The schemas are then materialized in the pack view on the source page.

schema-pack-source

Publish a Pack

Packs have authors; you can only publish a pack if you are the author. You can see the author of a pack on the pack page:

Viewing the author of a pack

info

When adding partners, their public packs will be accessible to you in another tab on the packs page of the application. They will also be listed using qalita pack list, and you can use them like any other pack. However, you will not be able to modify them.

The author of these packs will be the "partner" user created when the partner was added.
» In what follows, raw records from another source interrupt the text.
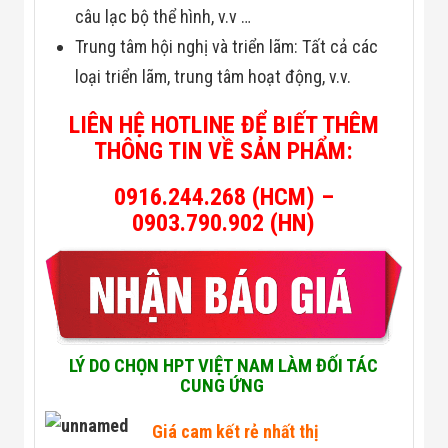
Công Nghiệp
câu lạc bộ thể hình, v.v …
Thiết Bị Ngành
Giáo Dục
Trung tâm hội nghị và triển lãm: Tất cả các
Thiết Bị Ngành
loại triển lãm, trung tâm hoạt động, v.v.
Thủy Sản
Thiết Bị Ngành
Giày Da, Túi
LIÊN HỆ HOTLINE ĐỂ BIẾT THÊM
Xách
THÔNG TIN VỀ SẢN PHẨM:
Dự Án Triển
Khai
0916.244.268 (HCM) –
Dự Án Ngành
Thủy Sản
0903.790.902 (HN)
Dự Án Ngành
Thực Phẩm
Dự Án Ngành
Siêu Thị - Ngân
Hàng
Dự Án Ngành
Giáo Dục -
LÝ DO CHỌN HPT VIỆT NAM LÀM ĐỐI TÁC
Trường Học
Dự Án Ngành
CUNG ỨNG
Điện Tử
Dự Án Ngành
Giá cam kết rẻ nhất thị
Công An - Quân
To publish a pack, you need to use the Qalita CLI:

  1. Install the Qalita CLI
pip install qalita
  1. Retrieve your API token from your profile page

profile-get-token

  1. Log in to the platform
agentName=admin
fileName="$HOME/.qalita/.env-$agentName"
mkdir -p $(dirname $fileName)
echo "QALITA_AGENT_NAME=$agentName" > $fileName
echo "QALITA_AGENT_MODE=worker" >> $fileName
echo "QALITA_AGENT_ENDPOINT=http://localhost:3080" >> $fileName
echo "QALITA_AGENT_TOKEN=" >> $fileName
  1. Navigate to the parent folder of the pack

Example for a pack named my-pack:

/-- parent-folder <----- here
|-- my-pack_pack
| |-- __init__.py
| |-- my-pack.py
  1. Publish the pack
qalita pack push -n my_pack

You can then find your pack on the platform:

pack-list

Qalita Pack Assistant

You can use our conversational bot Qalita Pack Assistant to assist you in creating packs.

Our bot benefits from a specific knowledge base for creating Qalita packs. It will guide you and optimize your productivity.

qalita-pack-assistant

Public QALITA Packs

You can find public Qalita packs on our GitHub repository. These packs are maintained by QALITA SAS and the community. All contributions are appreciated.